On Thursday the semi-smart money sells, they see this stuff happening, they see the big volume and say, “You know what? I don’t know what the heck’s going on here, but I’m out of here, I don’t like this; love this part, this part not so much, so I’m out of here.” Then they go ahead and sell, and then basically, in these short-term gyrations of stocks there’s really no more selling pressure to come at this level, and then the stock lifts a little bit.

So my suggestion was, it’s a great opportunity to buy, it is a low risk opportunity to buy; because you can define your risk by keeping a pretty tight stop. So you buy here with this as your stop. Now, we look here and see what happened.

The stock is still looking okay, so you’d be okay on this trade.

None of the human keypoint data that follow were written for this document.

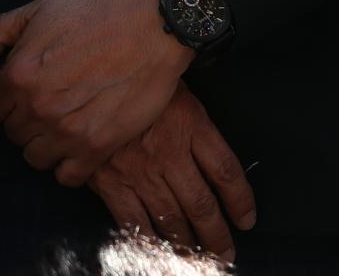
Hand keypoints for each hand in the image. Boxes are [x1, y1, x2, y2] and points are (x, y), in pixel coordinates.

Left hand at [0, 0, 193, 185]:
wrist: (156, 26)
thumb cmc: (101, 14)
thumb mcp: (43, 8)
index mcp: (18, 76)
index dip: (14, 99)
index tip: (36, 91)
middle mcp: (37, 108)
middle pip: (15, 134)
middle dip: (31, 121)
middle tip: (57, 105)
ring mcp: (66, 130)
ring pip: (35, 158)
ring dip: (48, 145)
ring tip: (69, 126)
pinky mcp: (97, 146)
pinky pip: (67, 176)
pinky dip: (70, 166)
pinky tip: (81, 147)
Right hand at [89, 83, 254, 261]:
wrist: (91, 82)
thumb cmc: (140, 83)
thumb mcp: (179, 92)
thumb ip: (197, 126)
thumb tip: (215, 159)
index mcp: (192, 127)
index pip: (226, 171)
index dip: (240, 200)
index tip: (247, 219)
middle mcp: (170, 153)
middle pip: (201, 203)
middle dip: (216, 233)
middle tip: (226, 252)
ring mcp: (139, 170)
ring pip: (171, 217)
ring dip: (187, 243)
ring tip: (199, 257)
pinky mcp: (109, 182)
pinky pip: (133, 220)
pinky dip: (148, 239)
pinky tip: (158, 250)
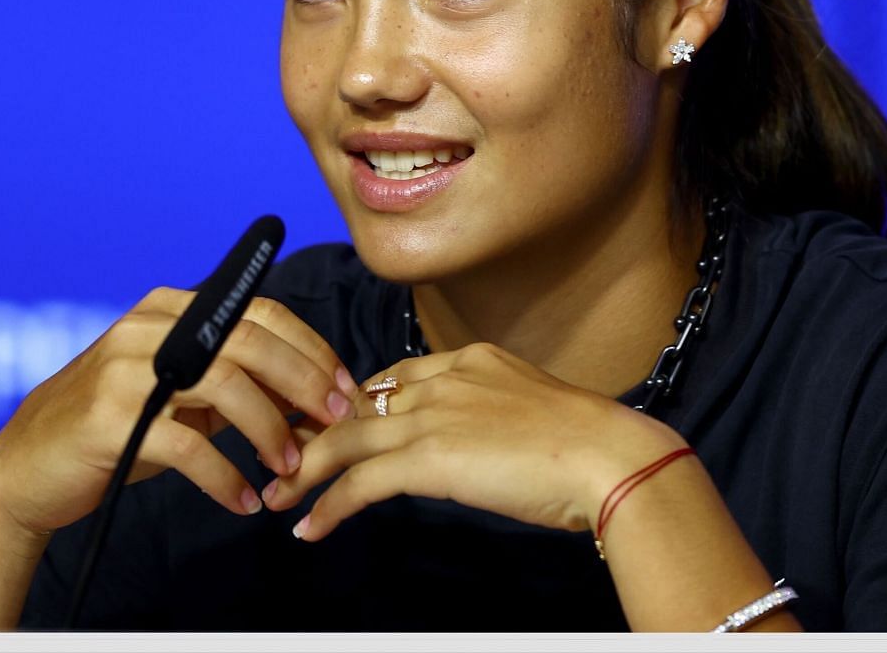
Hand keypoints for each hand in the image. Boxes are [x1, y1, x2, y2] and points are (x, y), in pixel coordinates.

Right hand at [0, 287, 361, 537]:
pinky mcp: (110, 419)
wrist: (27, 470)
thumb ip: (237, 383)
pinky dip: (224, 476)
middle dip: (304, 382)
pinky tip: (243, 500)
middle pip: (251, 343)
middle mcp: (147, 328)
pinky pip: (188, 445)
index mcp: (170, 310)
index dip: (310, 348)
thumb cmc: (118, 429)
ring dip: (269, 430)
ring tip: (288, 467)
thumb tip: (314, 396)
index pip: (259, 313)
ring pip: (226, 386)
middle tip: (334, 421)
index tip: (343, 386)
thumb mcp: (181, 394)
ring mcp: (125, 370)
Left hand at [262, 341, 688, 541]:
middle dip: (316, 432)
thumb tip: (486, 445)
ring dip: (305, 470)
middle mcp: (445, 378)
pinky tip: (311, 526)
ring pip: (345, 438)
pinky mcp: (427, 457)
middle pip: (358, 402)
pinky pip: (359, 481)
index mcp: (473, 360)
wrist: (607, 457)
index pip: (397, 376)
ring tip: (278, 495)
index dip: (360, 402)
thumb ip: (497, 417)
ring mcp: (433, 415)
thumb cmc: (591, 445)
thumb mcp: (535, 412)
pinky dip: (328, 505)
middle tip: (286, 456)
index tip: (339, 425)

But let me just explain it a little bit more, or just kind of flush it out. You probably know what a shot across the bow is; that is my term for the first time a technical picture breaks down; you’ve got a really nice uptrend, and all of a sudden something bad happens, and then suddenly it gets back and everything is fine, and we just say, “That’s probably nothing, maybe somebody just had a fat finger and they sold too much, but the stock recovered.”

Well, then later, as it turns out the stock didn’t recover, that was just the first shot across the bow and a sign that we’re going to get more nastiness ahead. I’m not going to say that that’s what this was, but I will say this; I look at this as a trade now, just kind of a bounce trade. I’m not looking for $90.00, I’m not looking for a $100.00, shoot, I’d be happy with 81.00, and this is why; because when you see this kind of move, directional move, from 84.00 down to like 77.00 in three days, and you see big volume, that’s institutional activity.

Only institutional activity generates this kind of volume. And you say, “Well how do I know whether they were buying or selling?” Look, somebody was buying or somebody was selling, but who was the more aggressive institution? I would have to say it’s the seller. Why? Because the price is moving down so what I’m saying is, there is something wrong with this stock. Look at the others, the same thing. So Cigna ( NYSE:CI ) had been a really nice high-flyer moving out of a volatility squeeze.

Now, you’ve got to look at this as, yes it’s a trade, yes we could get a little bit more movement to the upside, but I don’t want you to just sit here and think that the uptrend is fine, that this didn’t even happen, it did. So look at this as a trade, as a short-term trade, not as marvelous buying opportunity so that you can get the stock before goes to $100.00. A great entry, but define the rest to the trade, and that is just a nice short-term trade.